Suatu ketika, LK ku menerima sebuah surat dari suatu lembaga. Isinya adalah permintaan sukarelawan untuk mengisi kelas gratis pada anak-anak jalanan yang tersebar di Kota Makassar. Kegiatan ini diharapkan berkesinambungan dan menjadi kerjasama tetap antara kedua lembaga.

Aku termasuk dalam tim yang ditugaskan dalam kegiatan itu. Studi yang kutempuh memang ilmu sains keguruan, sehingga sesuai dengan tujuan kegiatan. Sudah dapat suhu sekalian duga, lembaga yang mengundang kami adalah lembaga yang di dalamnya Lily menjadi anggota.

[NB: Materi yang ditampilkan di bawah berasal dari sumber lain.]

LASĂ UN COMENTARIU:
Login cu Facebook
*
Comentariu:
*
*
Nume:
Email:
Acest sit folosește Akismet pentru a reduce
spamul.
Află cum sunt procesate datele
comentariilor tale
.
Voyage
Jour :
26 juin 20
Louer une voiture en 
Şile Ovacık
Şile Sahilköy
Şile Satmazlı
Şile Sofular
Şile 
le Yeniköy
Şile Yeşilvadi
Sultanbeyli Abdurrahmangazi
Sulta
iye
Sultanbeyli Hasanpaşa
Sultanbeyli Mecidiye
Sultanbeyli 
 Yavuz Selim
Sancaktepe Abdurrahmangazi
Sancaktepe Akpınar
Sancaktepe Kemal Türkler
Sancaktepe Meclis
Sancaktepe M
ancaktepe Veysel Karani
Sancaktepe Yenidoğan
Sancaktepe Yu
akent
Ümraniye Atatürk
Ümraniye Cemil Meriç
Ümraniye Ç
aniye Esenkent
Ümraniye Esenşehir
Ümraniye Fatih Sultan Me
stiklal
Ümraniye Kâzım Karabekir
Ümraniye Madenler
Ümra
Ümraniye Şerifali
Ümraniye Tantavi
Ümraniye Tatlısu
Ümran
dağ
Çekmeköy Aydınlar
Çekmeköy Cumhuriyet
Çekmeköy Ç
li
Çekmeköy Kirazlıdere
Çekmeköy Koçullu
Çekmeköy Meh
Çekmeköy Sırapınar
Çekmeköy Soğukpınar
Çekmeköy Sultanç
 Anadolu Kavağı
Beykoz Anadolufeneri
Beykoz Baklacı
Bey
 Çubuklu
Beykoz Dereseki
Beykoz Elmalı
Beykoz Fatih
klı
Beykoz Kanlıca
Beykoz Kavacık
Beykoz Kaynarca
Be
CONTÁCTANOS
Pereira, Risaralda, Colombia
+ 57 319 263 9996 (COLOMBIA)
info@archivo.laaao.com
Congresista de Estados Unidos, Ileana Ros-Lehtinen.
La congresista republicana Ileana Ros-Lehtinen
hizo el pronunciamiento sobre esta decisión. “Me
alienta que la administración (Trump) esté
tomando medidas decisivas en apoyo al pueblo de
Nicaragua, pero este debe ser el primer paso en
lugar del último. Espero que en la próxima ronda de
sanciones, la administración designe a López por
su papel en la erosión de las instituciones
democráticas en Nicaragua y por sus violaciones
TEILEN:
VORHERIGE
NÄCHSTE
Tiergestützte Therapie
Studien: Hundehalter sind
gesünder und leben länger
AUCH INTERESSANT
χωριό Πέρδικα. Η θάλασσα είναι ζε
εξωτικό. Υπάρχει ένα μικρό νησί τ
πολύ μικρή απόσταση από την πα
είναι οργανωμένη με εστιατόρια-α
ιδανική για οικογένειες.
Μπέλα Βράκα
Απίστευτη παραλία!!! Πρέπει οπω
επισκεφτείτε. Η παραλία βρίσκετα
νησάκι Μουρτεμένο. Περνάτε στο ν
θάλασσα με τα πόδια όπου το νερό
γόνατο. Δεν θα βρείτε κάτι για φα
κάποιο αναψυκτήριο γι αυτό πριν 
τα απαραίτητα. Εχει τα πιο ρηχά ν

Pada kegiatan inilah aku mengenal Lily lebih dekat. Dulu yang kutahu hanya nama dan wajahnya, kini aku mulai mengenalnya lebih dari itu saja. Dulu kusebut dia sebagai odo'-odo'na Daeng Iga, dan dia mengenalku hanya sebagai adik dari pria yang pernah mengincarnya. Sekarang, kami sudah saling mengenal nama.

Kami banyak berdiskusi di luar kegiatan. Tentang lingkungan, hobby dan selera musik. Banyaknya teman yang kami kenal bersama di luar lembaga, membuat kami sering terlibat percakapan berdua. Pertemanan kami di lingkungan tempat tinggal juga membuat kami berdua menjadi lebih akrab di tengah teman-teman anggota lainnya. Kami sering makan berdua atau mendengar musik bersama sambil mengisi kesenggangan di antara kegiatan.

Jika tidak bertemu, kami jadi lebih sering bertukar kabar lewat SMS atau telepon. Komunikasi kami menjadi lebih intens, bersamaan dengan semakin jarangnya kebersamaanku dengan Husna.

Ya, kesibukan kuliah, mengajar kelas micro, kegiatan eksternal dan keaktifanku di padepokan mengalihkanku dari Husna. Kami menjadi jarang bertemu. Saat sedang berduaan pun, rasa hambar mulai terasa. Kadang-kadang kami tetap sengaja mencari tempat untuk menunaikan hasrat. Biasanya pilihan kami jatuh ke pondokan sempit nan murah yang tersebar di sebuah pantai terkenal di kotaku.

Sesekali Husna datang menemuiku di padepokan. Terutama karena pada saat itu aku mulai jarang menginap di kampus. Menunggu aku selesai latihan untuk sekedar mengobrol, seperti sedang menggugurkan kewajiban. Semua teman seperguruan sudah kukenalkan padanya. Pada saat itulah Husna bertemu dengan Raja, seorang teman seperguruanku asal Sumatera. Aku sendiri yang mengenalkan mereka berdua.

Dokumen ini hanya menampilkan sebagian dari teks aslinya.